Ismael tells them: “The point where I got out was when some of the girls overdosed on the set because they gave them drugs. I thought, ‘OK, I am a part of this’. This is just one of the stories.”
After writing a book exposing how some women are exploited, he says more came forward to tell their story.
But he adds: “Then the threats began because they wanted me to stop writing. They wanted me to delete everything.”
Asked who threatened him, Ismael replies: “The producers.”
He adds: “I want you to hear someone who was inside the industry. She was going to be with you but in the last few days she got threatened.”
The woman agrees to speak to the group over the phone. A former porn actress, she says: “In some scenes I was made to take drugs and if I didn’t I would be sent home without the money.”
She adds that she tried to report it to the police “but they aren’t bothered” and that she has failed to get the videos deleted.
[…]
The emotional interview leaves student Anna, from London, in tears.
She says: “It’s just really quite hard to know that it’s going on.”
A visit to a Madrid studio, run by director Torbe, the so-called king of Spanish porn, also leaves her shaken.
He tells them: “I find girls who don’t know anything about anything.
“Ninety-five per cent of the girls who come here are new, so I teach them, especially young girls.”
When the TV pals visit he is a filming a group sex session involving one woman and several men.
The star is a 19-year-old Russian girl who, the group are told, will earn just over £2,500.

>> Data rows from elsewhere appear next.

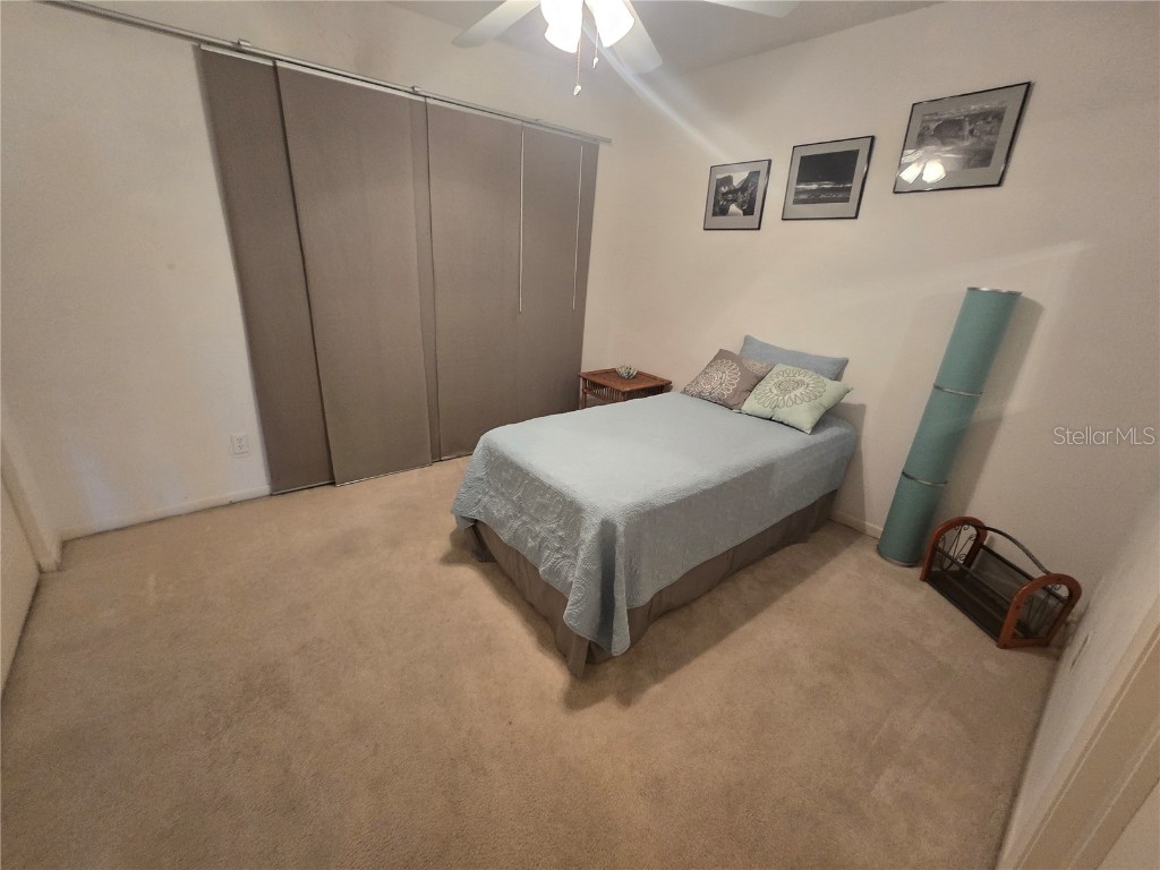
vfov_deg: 89.9
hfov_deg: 106.2
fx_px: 436
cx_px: 580
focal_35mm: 13
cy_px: 435
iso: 400
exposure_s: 1/60
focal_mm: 2.2
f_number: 2.2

She is wearing a red eye mask and her hair is in pigtails.
Her appearance is enough to prompt Anna to demand Torbe — under investigation for allegedly distributing child pornography — to show them proof of the girl’s age.
After seeing a copy of the her ID, Anna is satisfied but remarks: “She’s just turned 19.”

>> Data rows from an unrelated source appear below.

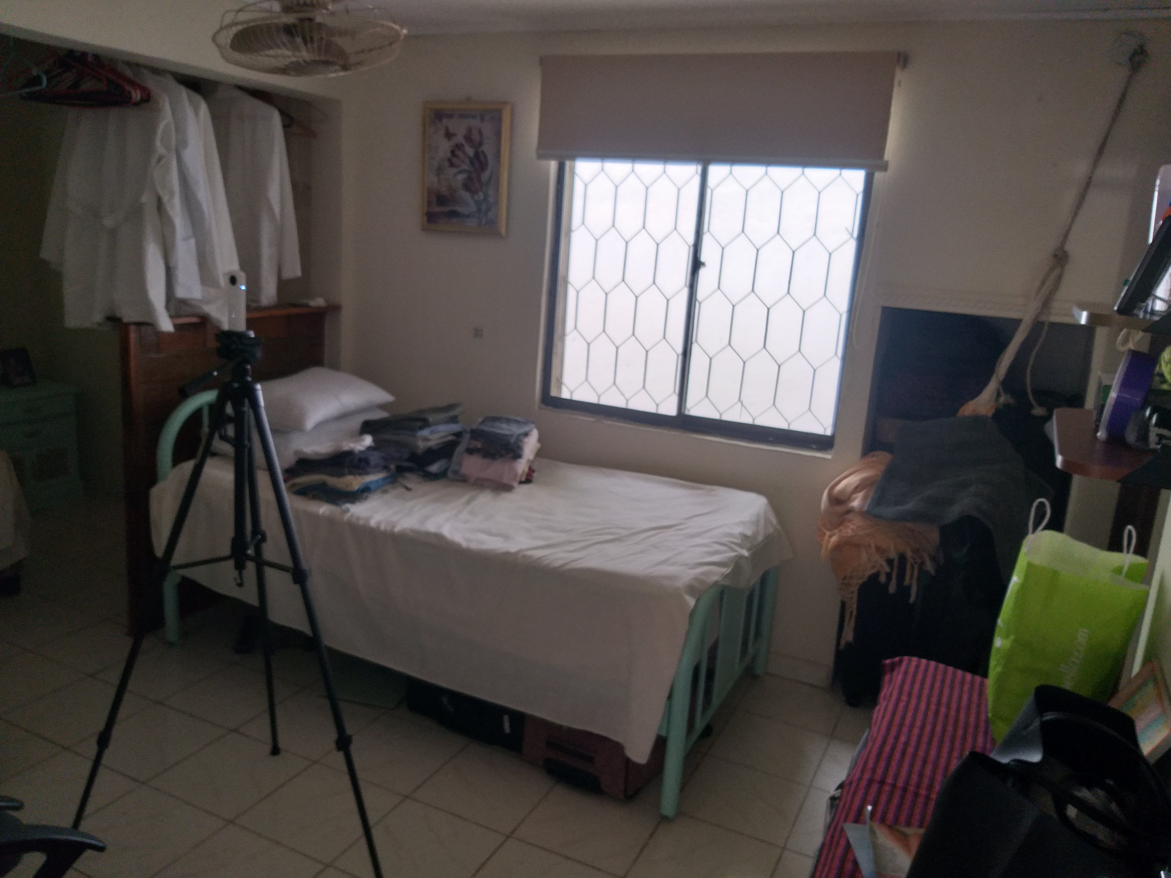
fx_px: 880
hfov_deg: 67.3
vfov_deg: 53.1
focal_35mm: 26
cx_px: 586
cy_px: 439
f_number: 1.7
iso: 100
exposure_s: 1/60
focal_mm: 3.93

Filming is further delayed because the young actress — who reveals she has only been in the job a week — is so nervous.
As the 20 men, who wear masks to hide their identities, wait around on set, the Brits discover that the Russian girl had been expecting half that number.

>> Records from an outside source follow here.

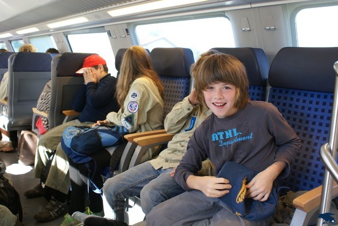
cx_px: 169
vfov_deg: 40.0
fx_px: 310
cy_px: 113
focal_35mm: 33
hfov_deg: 57.2
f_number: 4.5
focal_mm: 22
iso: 250
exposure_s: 1/40
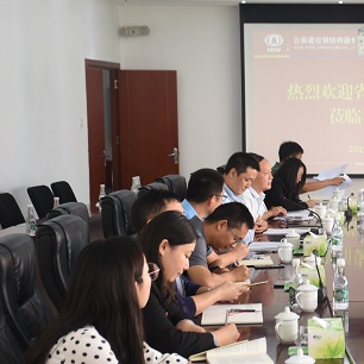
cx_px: 406
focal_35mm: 99
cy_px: 221
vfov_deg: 17.5
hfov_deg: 17.0
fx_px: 1178
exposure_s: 1/80
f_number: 4.5
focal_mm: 34
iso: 400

Let’s pause here to take a look at the numbers, since porn-apologists make claims like, the women in porn make “a million a year”. Porn is usually paid by the sex act, £2,500 ÷ 20 = £125 per sex act, assuming there is only one sex act per man on set, so the £2,500 is actually a rip-off. There is no way anyone could do this kind of filming every day; women only last “six months to three years, tops” in the porn industry, and one analysis found that almost half of the women in the US porn industry did only one or two films before quitting.
When Anna, who stopped watching porn because she felt it did not fit with her feminist views, confronts Torbe, he says it is because they are shooting “two scenes” today.
When filming does finally start, Anna leaves the set in tears.
Speaking outside, she says: “I’m really concerned for her safety. I feel scared for us to leave because I don’t know what’s going to happen when we are not there.”
In the studio, Ryan has to comfort a tearful Cameron, who says: “It is the worst thing I’ve seen.”
Ryan adds: “It just doesn’t look fun. After a week, how do you know how comfortable you feel sleeping with this amount of men? It’s not the environment for a 19-year-old.”